During my village stay, I met many children carrying their brothers on their backs, carrying water for their family, carrying goods to the market. I visited two boarding schools: one for girls (Schola Maututina) and a co-ed school (Bl. Mother Teresa). The schools were completely protected against malaria through receiving our nets. I visited dormitories with bunks stacked three high, covered with mosquito nets. The principal at Bl. Mother Teresa told me malaria absentees had been reduced to virtually "zero percent"!
One Sunday morning, a group of children came to meet me. Led by an older girl, Koskovia, a group of children sang songs for three hours while I sat on a tree stump. They taught me their names. Little Margaret was elated that we share the same name. They giggled as they taught me how to dance. After a little encouragement with great pride they danced their traditional dance, the dingy dingy. I learned many of them attended neighboring Katulikirie Primary School where NETwork Against Malaria distributed nets the year prior. Some of the other children, including Kosaviya, the youngest, attended nearby Bweyale primary school.

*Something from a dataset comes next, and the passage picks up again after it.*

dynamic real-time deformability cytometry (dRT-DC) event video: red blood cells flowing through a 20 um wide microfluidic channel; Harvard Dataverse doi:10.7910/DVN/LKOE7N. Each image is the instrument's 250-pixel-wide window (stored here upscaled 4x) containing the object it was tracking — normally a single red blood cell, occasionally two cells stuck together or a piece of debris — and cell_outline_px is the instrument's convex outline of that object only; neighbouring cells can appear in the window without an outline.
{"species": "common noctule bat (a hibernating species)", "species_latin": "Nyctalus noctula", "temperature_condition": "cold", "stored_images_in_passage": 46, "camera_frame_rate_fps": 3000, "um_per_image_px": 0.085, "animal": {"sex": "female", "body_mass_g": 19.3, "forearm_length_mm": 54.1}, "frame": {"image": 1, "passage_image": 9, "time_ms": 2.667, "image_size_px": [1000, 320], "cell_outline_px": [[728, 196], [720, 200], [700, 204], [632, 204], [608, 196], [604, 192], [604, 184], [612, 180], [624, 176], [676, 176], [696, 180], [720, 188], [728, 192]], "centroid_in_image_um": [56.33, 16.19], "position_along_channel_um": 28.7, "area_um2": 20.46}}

The next day, I visited Katulikirie Primary School. The entire school, over 1,000 students, assembled outside under a tree to meet me. The older students sang and danced. They thanked me for coming and thanked me because NETwork Against Malaria had given nets to the school the year before. I was humbled, though, when I learned there had been only enough nets for the seventh grade students who recently graduated. The children currently at the school had not benefitted from the distribution. Yet they were so grateful!

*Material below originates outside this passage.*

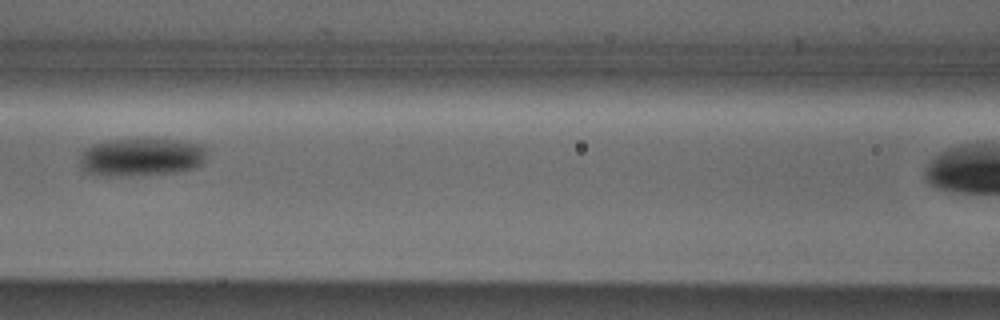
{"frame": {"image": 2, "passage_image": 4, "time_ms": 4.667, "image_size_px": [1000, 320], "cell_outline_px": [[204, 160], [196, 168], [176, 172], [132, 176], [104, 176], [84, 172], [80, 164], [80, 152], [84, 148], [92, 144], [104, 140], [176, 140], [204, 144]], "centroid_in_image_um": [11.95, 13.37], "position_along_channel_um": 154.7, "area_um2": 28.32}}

My trip to Uganda changed my vision for NETwork Against Malaria. It is one thing to fundraise for at-risk children, it is another thing to fundraise for children I know, at risk of dying from malaria. I have lost a lot of sleep knowing while we raised funds to buy them malaria nets, they were getting sick, even dying of the disease. I promised myself that I would ensure every child I met, every school I visited -- I would protect against malaria. Since my return, we targeted Francis's 58 schools, 33,000+ students, we distributed 11,000+ nets for 15,000+ total. In Summer 2012 we distributed to Katulikirie Primary school -- Koskovia and Margaret are likely safe. Two weeks ago, we distributed to Bweyale, and we looked for Kosaviya, my youngest friend, but the volunteers in Uganda did not find her. I cannot say where she is. It's possible she is not in school; parents who are particularly poor often keep young girls home to work. It's possible she is in a different school. It's possible she is sick or something happened to her. Hopefully, we weren't too late and it wasn't malaria.
I want to find Kosaviya, I want to make sure she is in school. I want to make sure she does not die from malaria. I think when people think of malaria, they think of poor masses of African children with distended bellies. It's easy to see malaria as a problem that is too large to solve. When I think of malaria I think of Kosaviya. I do not want to believe that adorable little girl who entertained me and welcomed me to Katulikirie could have her life taken by malaria. My goal is to find her, and to continue protecting 1000s of other girls and boys while we search.